Do you see your engagement with this project as contributing to your overall artistic vision and goals? If so, in what ways?
I like the immediate dumbness of slabs and masses with these cryptic twists and turns hidden within. The works are getting heavier and are sometimes cracking and buckling with scale and I think that’s exciting.
Kien Situ is a multidisciplinary Asian-Australian artist. Situ works across architecture, sculpture, film and installation. His practice exists to challenge, deconstruct and meditate on notions of space, heritage and identity as the ‘other’ in society.
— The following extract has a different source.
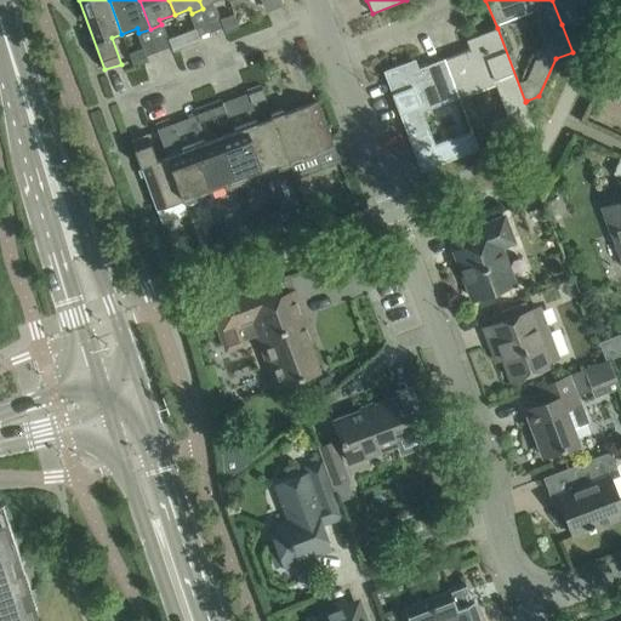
[(220,20),(226,33),(239,28),(234,13),(220,20)]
Reflecting on his Sinospheric background (Chinese/Vietnamese diaspora), he is exploring the position of Asian-Australian and immigrant identity in Australia. Situ creates architectural encounters and atmospheres that are reflective of this contemporary state of tension and emerging hybridity. He has had solo exhibitions in public and educational institutions such as 4A Centre for Contemporary Asian Art and The University of Sydney. Situ has also exhibited at Sydney Contemporary 2022 and other international art fairs.